И мне ничего не оставалось, как открыть третью бутылку. Закутавшись в одеяла, мы расположились в креслах на лоджии, пили красное вино каберне, закусывали белым овечьим сыром и прекрасно себя чувствовали в эту шумную, посверкивающую ночь. Я не спрашивал у Жанны, откуда у нее взялось в такое время стальное полотно, где она раздобыла фонарик, как догадалась, что с помощью этой узкой пластинки можно откинуть крючок на моей двери…
Зачем?
Без всех этих вопросов ночь была так хороша.
Уже начинался рассвет, и острые контуры кипарисов на фоне светлеющего неба выделялись все четче, все резче, гроза уходила в горы, и уже оттуда слышались ее глухие неудовлетворенные раскаты. Будто она не всего добилась здесь и теперь, с рассветом, вынуждена уходить к себе, в недоступные бездонные ущелья.
Выговский свернул с Кольцевой дороги на Дмитровское шоссе и двинулся в сторону центра. Он сам сидел за рулем джипа, а джип на дороге уважали, уступали, притормаживали, позволяя занять удобный ряд, перестроиться, повернуть. Привыкли владельцы слабонервных «жигулят», что в таких машинах простые люди не ездят, даже остановка перед красным светом светофора может не понравиться водителю джипа, и он, не раздумывая, съездит по морде слишком уж законопослушному владельцу «Жигулей». Бывали случаи, когда джиповые ребята избивали водителей троллейбусов, рейсовых автобусов, какой–то озверевший качок выволок на мостовую вагоновожатую трамвая, и только истеричные крики прохожих заставили его прекратить расправу над бедолагой, которая только в том и провинилась, что выполнила правила движения, а должна была думать прежде всего о том, чтобы создать условия для джипа.

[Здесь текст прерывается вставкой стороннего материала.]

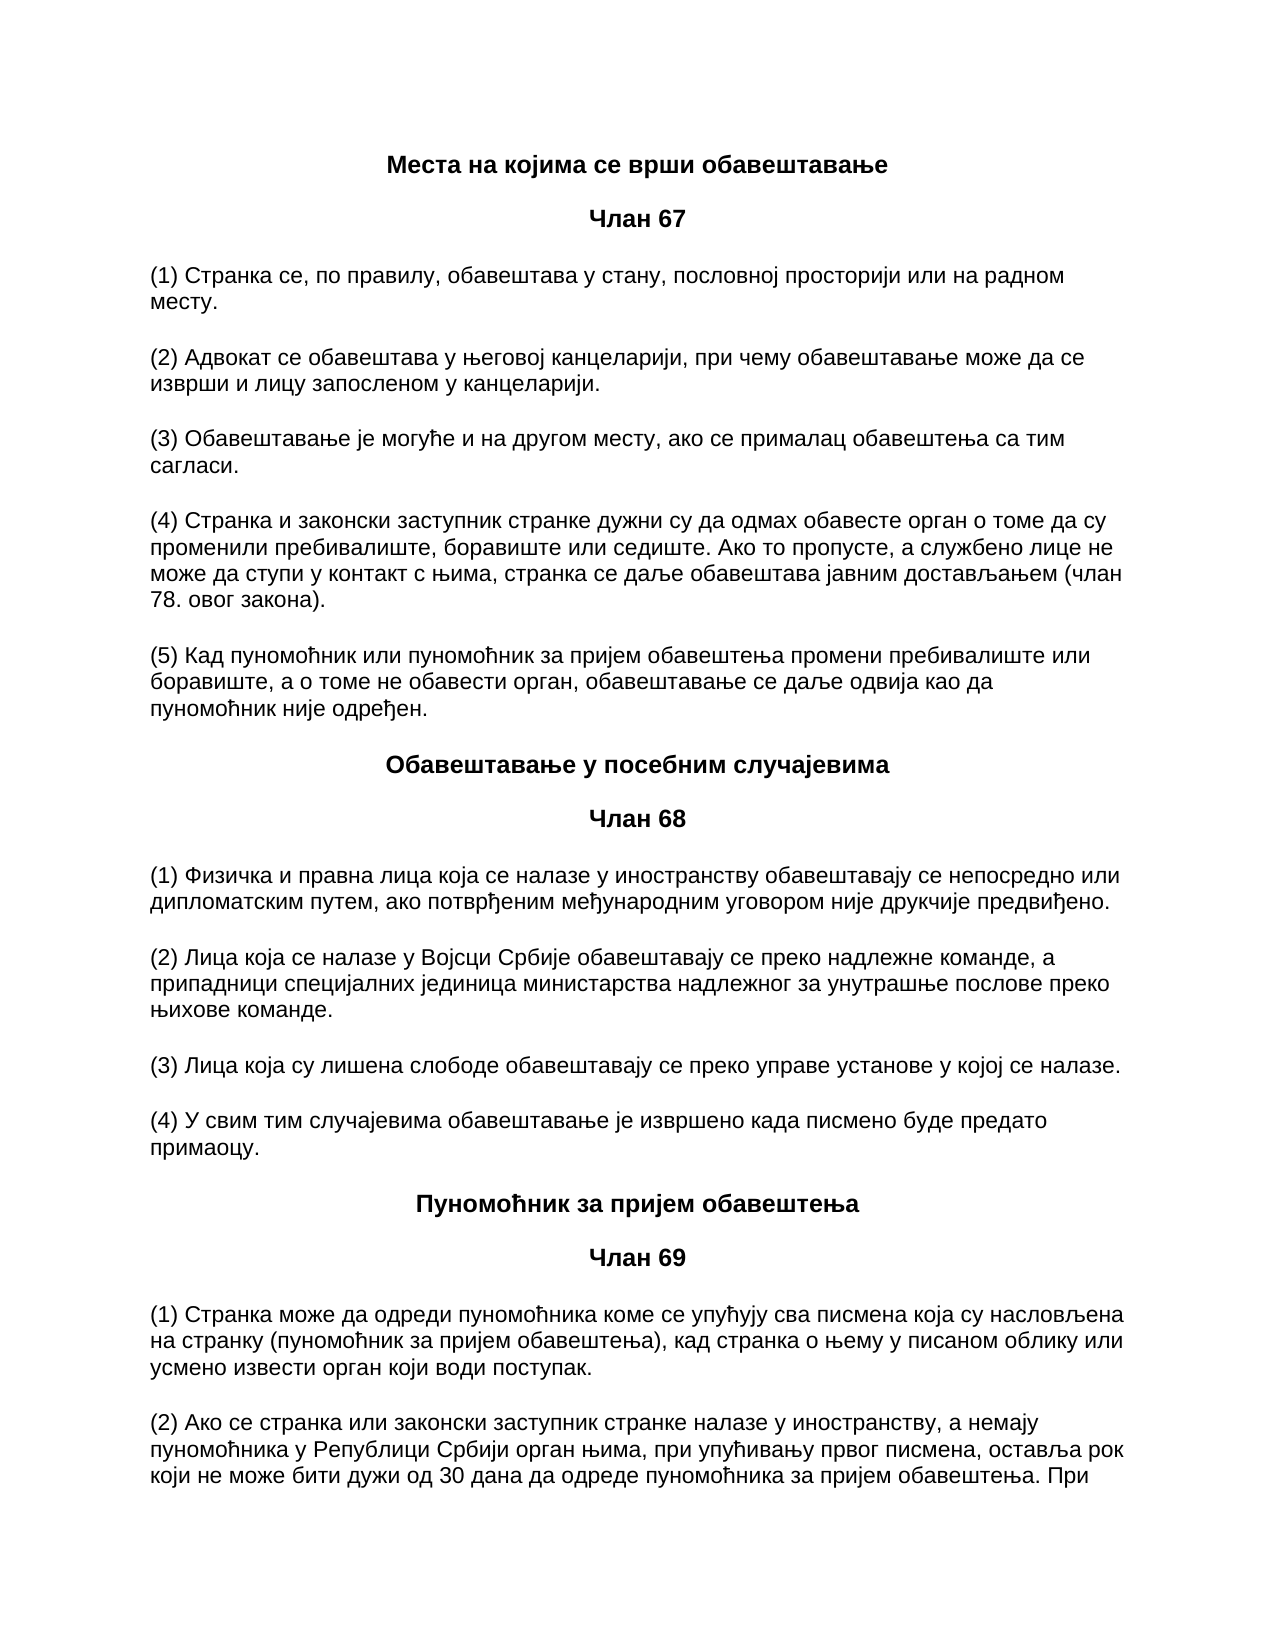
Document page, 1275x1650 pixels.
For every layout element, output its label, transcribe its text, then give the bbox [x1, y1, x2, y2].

text (3) Обавештавање је могуће и на другом месту, ако се прималац обавештења са тим сагласи. [150, 425, 1125, 478]
text (4) У свим тим случајевима обавештавање је извршено када писмено буде предато примаоцу. [150, 1107, 1125, 1160]
text (4) Странка и законски заступник странке дужни су да одмах обавесте орган о томе да су променили пребивалиште, боравиште или седиште. Ако то пропусте, а службено лице не може да ступи у контакт с њима, странка се даље обавештава јавним достављањем (члан 78. овог закона). [150, 507, 1125, 613]
text Пуномоћник за пријем обавештења [150, 1189, 1125, 1218]
text Члан 68 [150, 804, 1125, 833]
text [150, 1409, 1125, 1488]
text (2) Адвокат се обавештава у његовој канцеларији, при чему обавештавање може да се изврши и лицу запосленом у канцеларији. [150, 343, 1125, 396]
text (1) Странка се, по правилу, обавештава у стану, пословној просторији или на радном месту. [150, 262, 1125, 314]
text (2) Лица која се налазе у Војсци Србије обавештавају се преко надлежне команде, а припадници специјалних јединица министарства надлежног за унутрашње послове преко њихове команде. [150, 944, 1125, 1023]
text Члан 67 [150, 204, 1125, 232]
text Члан 69 [150, 1243, 1125, 1272]
text (1) Странка може да одреди пуномоћника коме се упућују сва писмена која су насловљена на странку (пуномоћник за пријем обавештења), кад странка о њему у писаном облику или усмено извести орган који води поступак. [150, 1301, 1125, 1380]
text (5) Кад пуномоћник или пуномоћник за пријем обавештења промени пребивалиште или боравиште, а о томе не обавести орган, обавештавање се даље одвија као да пуномоћник није одређен. [150, 642, 1125, 721]
text Места на којима се врши обавештавање [150, 150, 1125, 179]
text Обавештавање у посебним случајевима [150, 750, 1125, 779]
text (1) Физичка и правна лица која се налазе у иностранству обавештавају се непосредно или дипломатским путем, ако потврђеним међународним уговором није друкчије предвиђено. [150, 862, 1125, 914]
text (3) Лица која су лишена слободе обавештавају се преко управе установе у којој се налазе. [150, 1052, 1125, 1078]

Все эти истории Выговский знал и ехал спокойно, понимая, что никто не ткнется сзади, не подсечет спереди, не притрется сбоку. Большинство водителей простодушно полагали, что в каждом джипе наверняка два–три автомата, ящик со взрывчаткой, гранатометы с боекомплектом и прочие предметы первой необходимости.
И были правы, частенько были правы.
Уже подъезжая к Савеловскому вокзалу, Выговский обратил внимание на «жигуленок» голубого цвета, достаточно редкого по своей отвратности – он видел его в зеркало уже несколько километров и только сейчас осознал, что тот ведет себя неправильно по отношению к джипу, как–то настырно, будто сознательно пытается обратить на себя внимание. Выговский решил проверить свои наблюдения – проскочив под мостом развязки и проехав по Новослободской метров триста, он повернул в обратную сторону, снова к Савеловскому вокзалу. Голубой «жигуленок» не отставал. Он даже как бы нарочно ехал чуть левее, чтобы его хорошо было видно в боковое зеркало.